Importance of variables and correlation problems
For our last seminar we had the pleasure of receiving Pablo Brusco, who has a degree in Computer Science and is a PhD student at the Computer Science Department (UBA). Pablo works on topics related to natural language processing and in particular on the study of speech processing – where he uses automatic learning to analyze dialogues between people and to be able to understand clues that we produce unconsciously (such as small changes in tone of voice) that allow for fluid conversations with few interruptions. He oriented his talk in the Seminar to the measurement of the importance of variables in classification or regression, and also answered some questions on the subject:
1. Are attribute selection practices applicable to all problem domains equally or are there differences (text, images, timelines, etc)?
In machine learning, one performs attribute selection when one wants to obtain a subset of variables containing a large part of the information that relates the instances (X) to the value to be predicted (y). Sometimes, to be able to look for an explanation to a high dimensional phenomenon and other times, to facilitate the work of classifiers or regressors that do not work well in high dimensions. It is common to work in high dimensions in all the fields you named in the question. Therefore, yes, these practices apply to almost any type of machine learning problem.
2. Do you think that in the next few years research in artificial intelligence is going to focus on understanding how models arrive at the results they do?
Currently, the problem of explaining what a model is learning and why it makes the mistakes it does is not solved. In addition, models that are simpler to explain generally imply less predictive power. Currently, events or meetings are organized within the main conferences in the area dedicated exclusively to “model interpretability”. I believe that it is important and will continue to be important to be able to evaluate the quality of our predictors not only by observing their performance in a dataset, but through intrinsic or extrinsic explanations (models that explain models).
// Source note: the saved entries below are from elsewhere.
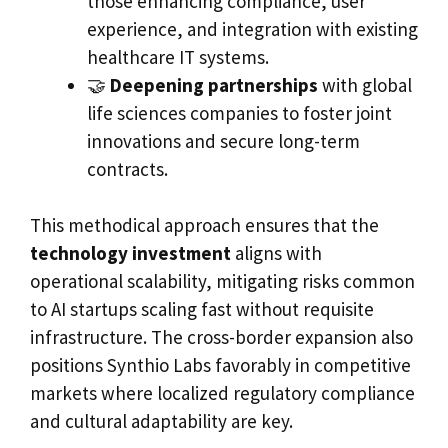
those enhancing compliance, user
experience, and integration with existing
healthcare IT systems.
🤝
Deepening partnerships
with global
life sciences companies to foster joint
innovations and secure long-term
contracts.
This methodical approach ensures that the
technology investment
aligns with
operational scalability, mitigating risks common
to AI startups scaling fast without requisite
infrastructure. The cross-border expansion also
positions Synthio Labs favorably in competitive
markets where localized regulatory compliance
and cultural adaptability are key.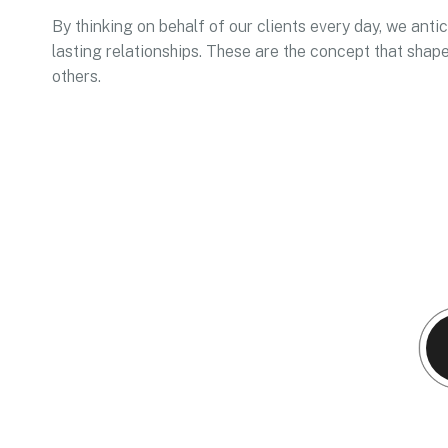
By thinking on behalf of our clients every day, we ant
lasting relationships. These are the concept that shape
others.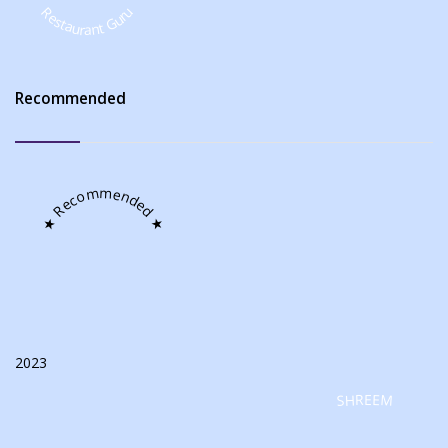
Restaurant Guru
Recommended
★ Recommended ★
2023
SHREEM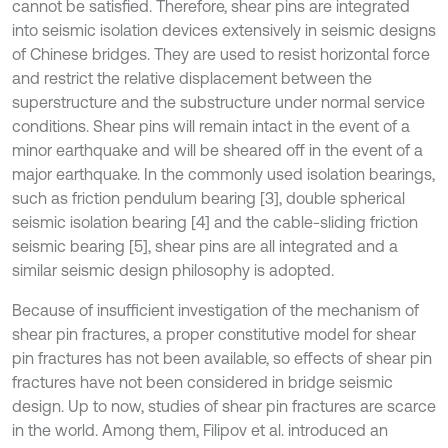
cannot be satisfied. Therefore, shear pins are integrated
into seismic isolation devices extensively in seismic designs
of Chinese bridges. They are used to resist horizontal force
and restrict the relative displacement between the
superstructure and the substructure under normal service
conditions. Shear pins will remain intact in the event of a
minor earthquake and will be sheared off in the event of a
major earthquake. In the commonly used isolation bearings,
such as friction pendulum bearing [3], double spherical
seismic isolation bearing [4] and the cable-sliding friction
seismic bearing [5], shear pins are all integrated and a
similar seismic design philosophy is adopted.
Because of insufficient investigation of the mechanism of
shear pin fractures, a proper constitutive model for shear
pin fractures has not been available, so effects of shear pin
fractures have not been considered in bridge seismic
design. Up to now, studies of shear pin fractures are scarce
in the world. Among them, Filipov et al. introduced an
In the meantime, I think that a lot of applications will have to wait simply because of ethical issues or lack of security in the results.
3. Random Forest is used because it’s an easy model to interpret, but today it’s dominated by neural networks. Do you think these will be equally interpretable in the coming years?
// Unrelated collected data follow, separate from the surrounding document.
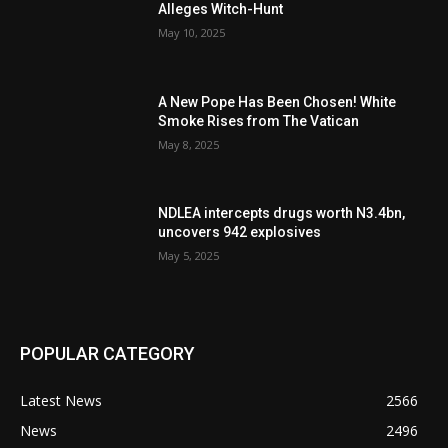
Alleges Witch-Hunt
May 10, 2025
A New Pope Has Been Chosen! White
Smoke Rises from The Vatican
May 8, 2025
NDLEA intercepts drugs worth N3.4bn,
uncovers 942 explosives
May 5, 2025
POPULAR CATEGORY
Latest News
2566
News
2496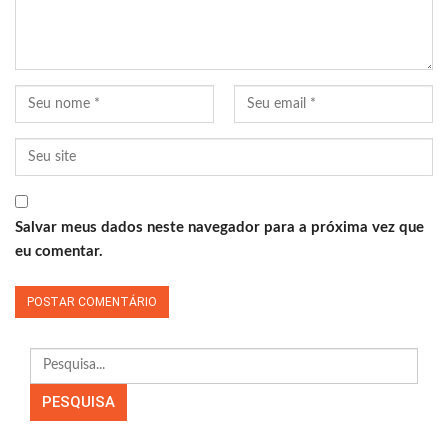
Salvar meus dados neste navegador para a próxima vez que
eu comentar.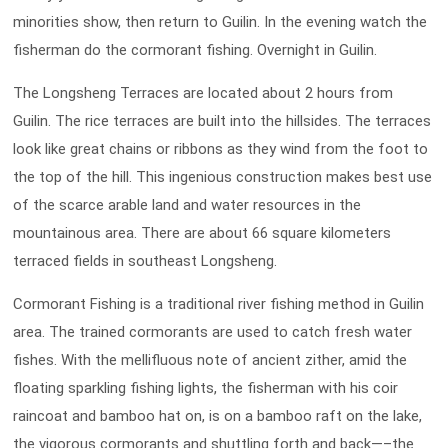
minorities show, then return to Guilin. In the evening watch the
fisherman do the cormorant fishing. Overnight in Guilin.
The Longsheng Terraces are located about 2 hours from
Guilin. The rice terraces are built into the hillsides. The terraces
look like great chains or ribbons as they wind from the foot to
the top of the hill. This ingenious construction makes best use
of the scarce arable land and water resources in the
mountainous area. There are about 66 square kilometers
terraced fields in southeast Longsheng.
Cormorant Fishing is a traditional river fishing method in Guilin
area. The trained cormorants are used to catch fresh water
fishes. With the mellifluous note of ancient zither, amid the
floating sparkling fishing lights, the fisherman with his coir
raincoat and bamboo hat on, is on a bamboo raft on the lake,
the vigorous cormorants and shuttling forth and back—–the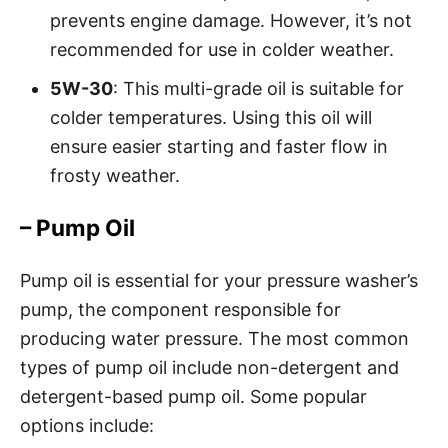
prevents engine damage. However, it’s not
recommended for use in colder weather.
5W-30
: This multi-grade oil is suitable for
colder temperatures. Using this oil will
ensure easier starting and faster flow in
frosty weather.
– Pump Oil
Pump oil is essential for your pressure washer’s
pump, the component responsible for
producing water pressure. The most common
types of pump oil include non-detergent and
detergent-based pump oil. Some popular
options include: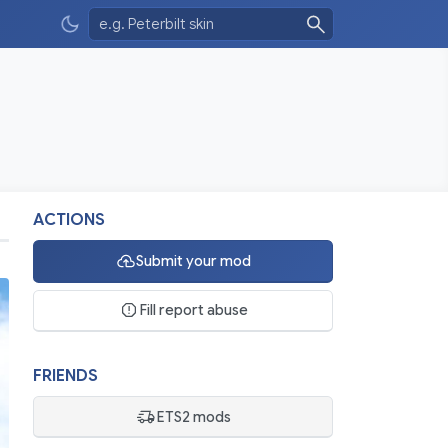
ACTIONS
Submit your mod
Fill report abuse
FRIENDS
ETS2 mods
Random Forest is not that easy to interpret. It’s a middle ground in which you get a reasonable performance for many problems without the need for large searches for hyperparameters and an interpretable model through less than perfect techniques that have little studied weaknesses. Since there are many more people trying to solve the problem of interpreting results in neural networks, it is likely that in the future we will know better how these networks work. But it always depends on the problem, the amount of training data, the type of attributes used, the correlation between attributes, and so on.